#### [Trecho da página]
A designação “lavagem de dinheiro” tem origem em tradução literal da Língua Inglesa “money laundering”, vigente no Direito norte-americano e utilizada judicialmente pela primeira vez naquele país em 1982, mas o termo, popularmente, já era utilizado porquanto algumas organizações mafiosas, com o fito de encobrir a origem ilícita do dinheiro obtido pela atividade criminosa, o investiam em lavanderias. Outros países, como Espanha, França e Portugal, optaram pelo designativo “branqueamento”, em vez de “lavagem”, de sorte que no Direito comparado é possível encontrar as expressões “lavagem de dinheiro”, “branqueamento de capitais”, “branqueamento de dinheiro” etc.

Analisando a lei supracitada, pode-se chegar a um conceito precário do crime de lavagem de dinheiro, segundo o qual estaria incorrendo na figura delitiva aquele que, obedecendo algumas fases sucessivas, coloca em marcha um processo com a finalidade de introduzir na economia ou no sistema financeiro valores, direitos ou bens oriundos de atividade ilícita precedente, atividade essa que deve estar enumerada dentre aquelas constantes nos incisos do art. 1º da Lei. Enfim, a atividade de branqueamento de capitais consiste na busca da dissimulação da “origem criminosa de bens ou produtos, rocurando dar-lhes uma aparência legal” (BRANDÃO, 2002, p. 15).

Como a definição torna-se precária, com muita propriedade Márcia Monassi Bonfim e Edílson Mougenot Bonfim (2008, p. 29) sublinham algumas características próprias desse delito, a saber: “a lavagem é um processo onde somente a partida é perfeitamente identificável, não o ponto final; a finalidade desse processo não é somente ocultar ou dissimular a origem delitiva dos bens, direitos e valores, mas igualmente conseguir que eles, já lavados, possam ser utilizados na economia legal”.

#### [Trechos dos registros]
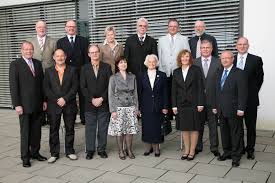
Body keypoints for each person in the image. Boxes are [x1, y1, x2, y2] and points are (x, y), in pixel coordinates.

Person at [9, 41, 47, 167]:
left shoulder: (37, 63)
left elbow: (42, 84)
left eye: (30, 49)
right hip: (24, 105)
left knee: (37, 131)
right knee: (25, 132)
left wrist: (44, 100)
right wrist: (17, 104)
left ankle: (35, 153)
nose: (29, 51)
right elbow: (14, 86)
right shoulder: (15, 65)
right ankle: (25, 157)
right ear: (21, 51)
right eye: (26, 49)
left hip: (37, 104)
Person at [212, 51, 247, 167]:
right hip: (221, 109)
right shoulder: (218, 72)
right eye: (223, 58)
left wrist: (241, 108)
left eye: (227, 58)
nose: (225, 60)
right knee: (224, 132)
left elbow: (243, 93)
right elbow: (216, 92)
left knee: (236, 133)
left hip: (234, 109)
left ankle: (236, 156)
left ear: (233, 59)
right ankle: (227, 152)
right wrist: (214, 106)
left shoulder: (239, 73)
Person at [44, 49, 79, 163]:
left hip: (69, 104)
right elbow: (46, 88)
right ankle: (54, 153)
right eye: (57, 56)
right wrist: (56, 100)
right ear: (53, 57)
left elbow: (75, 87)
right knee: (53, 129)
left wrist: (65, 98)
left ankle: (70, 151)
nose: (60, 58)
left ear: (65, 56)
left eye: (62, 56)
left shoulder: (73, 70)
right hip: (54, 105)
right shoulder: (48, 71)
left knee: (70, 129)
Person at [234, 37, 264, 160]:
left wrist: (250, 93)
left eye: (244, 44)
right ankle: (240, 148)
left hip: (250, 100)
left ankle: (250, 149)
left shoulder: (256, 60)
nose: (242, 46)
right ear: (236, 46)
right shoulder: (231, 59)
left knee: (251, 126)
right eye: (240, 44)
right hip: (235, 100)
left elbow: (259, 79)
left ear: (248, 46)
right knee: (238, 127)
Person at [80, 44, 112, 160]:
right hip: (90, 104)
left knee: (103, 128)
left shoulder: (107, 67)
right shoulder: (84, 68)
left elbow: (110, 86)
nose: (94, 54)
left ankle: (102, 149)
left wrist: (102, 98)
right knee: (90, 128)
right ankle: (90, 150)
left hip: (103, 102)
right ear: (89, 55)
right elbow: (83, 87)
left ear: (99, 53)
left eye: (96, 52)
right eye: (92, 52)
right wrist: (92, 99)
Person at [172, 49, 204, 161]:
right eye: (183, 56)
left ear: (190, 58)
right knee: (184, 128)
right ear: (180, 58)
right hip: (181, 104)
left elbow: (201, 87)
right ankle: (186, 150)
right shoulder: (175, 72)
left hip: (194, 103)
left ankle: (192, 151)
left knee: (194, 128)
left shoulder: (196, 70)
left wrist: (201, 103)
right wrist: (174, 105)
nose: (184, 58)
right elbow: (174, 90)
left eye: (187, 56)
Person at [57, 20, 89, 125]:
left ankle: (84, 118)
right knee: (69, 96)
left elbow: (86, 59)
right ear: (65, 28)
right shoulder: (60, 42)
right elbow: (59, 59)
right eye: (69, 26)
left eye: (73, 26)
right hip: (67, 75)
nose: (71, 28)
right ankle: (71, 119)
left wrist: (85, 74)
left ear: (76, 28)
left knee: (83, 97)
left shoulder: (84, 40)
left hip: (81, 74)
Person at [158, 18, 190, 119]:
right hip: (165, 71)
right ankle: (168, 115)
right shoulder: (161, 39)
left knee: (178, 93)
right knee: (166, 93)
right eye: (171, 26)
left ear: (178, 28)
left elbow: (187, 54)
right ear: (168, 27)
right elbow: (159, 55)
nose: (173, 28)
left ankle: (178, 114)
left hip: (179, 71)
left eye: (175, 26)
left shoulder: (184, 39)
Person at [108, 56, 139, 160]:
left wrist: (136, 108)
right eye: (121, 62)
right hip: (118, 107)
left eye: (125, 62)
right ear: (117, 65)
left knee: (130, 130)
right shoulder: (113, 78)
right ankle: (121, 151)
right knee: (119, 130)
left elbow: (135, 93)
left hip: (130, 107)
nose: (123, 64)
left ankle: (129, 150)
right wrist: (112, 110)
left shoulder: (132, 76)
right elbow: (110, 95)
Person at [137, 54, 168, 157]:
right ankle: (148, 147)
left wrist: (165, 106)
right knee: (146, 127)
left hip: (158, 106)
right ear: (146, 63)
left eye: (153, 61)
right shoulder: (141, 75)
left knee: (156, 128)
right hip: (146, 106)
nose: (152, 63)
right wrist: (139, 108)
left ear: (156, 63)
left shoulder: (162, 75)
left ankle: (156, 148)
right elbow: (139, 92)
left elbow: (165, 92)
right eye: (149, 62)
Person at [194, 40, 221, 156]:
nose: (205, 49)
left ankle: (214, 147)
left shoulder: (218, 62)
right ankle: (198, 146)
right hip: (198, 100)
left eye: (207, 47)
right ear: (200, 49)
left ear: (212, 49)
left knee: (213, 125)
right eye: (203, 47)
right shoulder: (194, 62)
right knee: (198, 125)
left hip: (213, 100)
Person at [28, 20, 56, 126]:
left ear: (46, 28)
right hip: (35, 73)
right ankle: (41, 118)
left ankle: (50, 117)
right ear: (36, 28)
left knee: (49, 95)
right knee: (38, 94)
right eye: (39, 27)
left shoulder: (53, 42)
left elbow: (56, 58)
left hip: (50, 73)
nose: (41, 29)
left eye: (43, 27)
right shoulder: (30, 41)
...
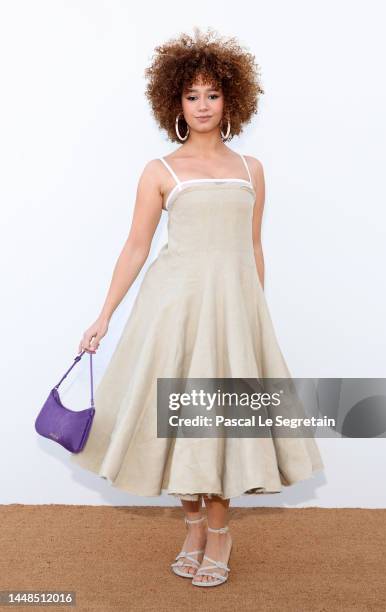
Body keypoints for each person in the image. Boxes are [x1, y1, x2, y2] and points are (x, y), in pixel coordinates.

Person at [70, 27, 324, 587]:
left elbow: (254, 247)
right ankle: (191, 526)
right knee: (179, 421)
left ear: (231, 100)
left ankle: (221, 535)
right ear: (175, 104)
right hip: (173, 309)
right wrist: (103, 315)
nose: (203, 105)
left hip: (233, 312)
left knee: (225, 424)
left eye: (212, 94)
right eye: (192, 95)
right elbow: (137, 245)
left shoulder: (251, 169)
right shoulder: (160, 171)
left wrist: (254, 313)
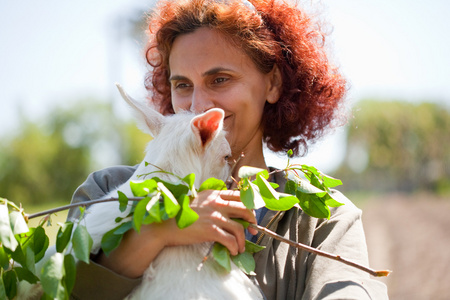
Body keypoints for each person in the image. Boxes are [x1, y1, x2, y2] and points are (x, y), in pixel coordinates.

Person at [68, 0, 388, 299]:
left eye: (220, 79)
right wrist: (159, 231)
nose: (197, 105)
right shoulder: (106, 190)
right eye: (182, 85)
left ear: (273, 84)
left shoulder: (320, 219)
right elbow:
---
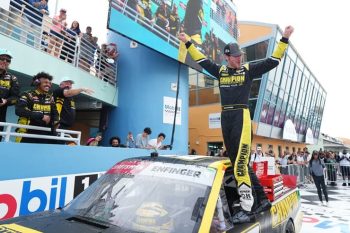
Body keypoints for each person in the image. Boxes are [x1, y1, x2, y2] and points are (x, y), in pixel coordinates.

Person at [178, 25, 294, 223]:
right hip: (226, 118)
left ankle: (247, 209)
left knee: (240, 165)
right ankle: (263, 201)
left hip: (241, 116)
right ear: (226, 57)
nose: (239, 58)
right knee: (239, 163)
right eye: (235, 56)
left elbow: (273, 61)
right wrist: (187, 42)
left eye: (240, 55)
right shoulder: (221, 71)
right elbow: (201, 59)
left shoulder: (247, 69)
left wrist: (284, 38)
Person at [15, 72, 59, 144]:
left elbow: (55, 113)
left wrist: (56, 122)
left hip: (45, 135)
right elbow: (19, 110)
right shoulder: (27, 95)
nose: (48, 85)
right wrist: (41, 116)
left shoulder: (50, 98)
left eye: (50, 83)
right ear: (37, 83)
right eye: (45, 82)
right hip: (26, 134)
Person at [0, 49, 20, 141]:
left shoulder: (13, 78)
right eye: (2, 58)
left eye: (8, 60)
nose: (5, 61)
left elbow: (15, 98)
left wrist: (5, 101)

#### [Como proceder]
Devolva o trecho sobre lavagem de dinheiro inteiro e sem nenhuma alteração. Os registros não têm relação com o trecho sobre lavagem de dinheiro.

#### [Resposta do exercício]
A designação “lavagem de dinheiro” tem origem em tradução literal da Língua Inglesa “money laundering”, vigente no Direito norte-americano e utilizada judicialmente pela primeira vez naquele país em 1982, mas o termo, popularmente, já era utilizado porquanto algumas organizações mafiosas, com o fito de encobrir a origem ilícita do dinheiro obtido pela atividade criminosa, o investiam em lavanderias. Outros países, como Espanha, França e Portugal, optaram pelo designativo “branqueamento”, em vez de “lavagem”, de sorte que no Direito comparado é possível encontrar as expressões “lavagem de dinheiro”, “branqueamento de capitais”, “branqueamento de dinheiro” etc.

Analisando a lei supracitada, pode-se chegar a um conceito precário do crime de lavagem de dinheiro, segundo o qual estaria incorrendo na figura delitiva aquele que, obedecendo algumas fases sucessivas, coloca em marcha um processo com a finalidade de introduzir na economia ou no sistema financeiro valores, direitos ou bens oriundos de atividade ilícita precedente, atividade essa que deve estar enumerada dentre aquelas constantes nos incisos do art. 1º da Lei. Enfim, a atividade de branqueamento de capitais consiste na busca da dissimulação da “origem criminosa de bens ou produtos, rocurando dar-lhes uma aparência legal” (BRANDÃO, 2002, p. 15).

Como a definição torna-se precária, com muita propriedade Márcia Monassi Bonfim e Edílson Mougenot Bonfim (2008, p. 29) sublinham algumas características próprias desse delito, a saber: “a lavagem é um processo onde somente a partida é perfeitamente identificável, não o ponto final; a finalidade desse processo não é somente ocultar ou dissimular a origem delitiva dos bens, direitos e valores, mas igualmente conseguir que eles, já lavados, possam ser utilizados na economia legal”.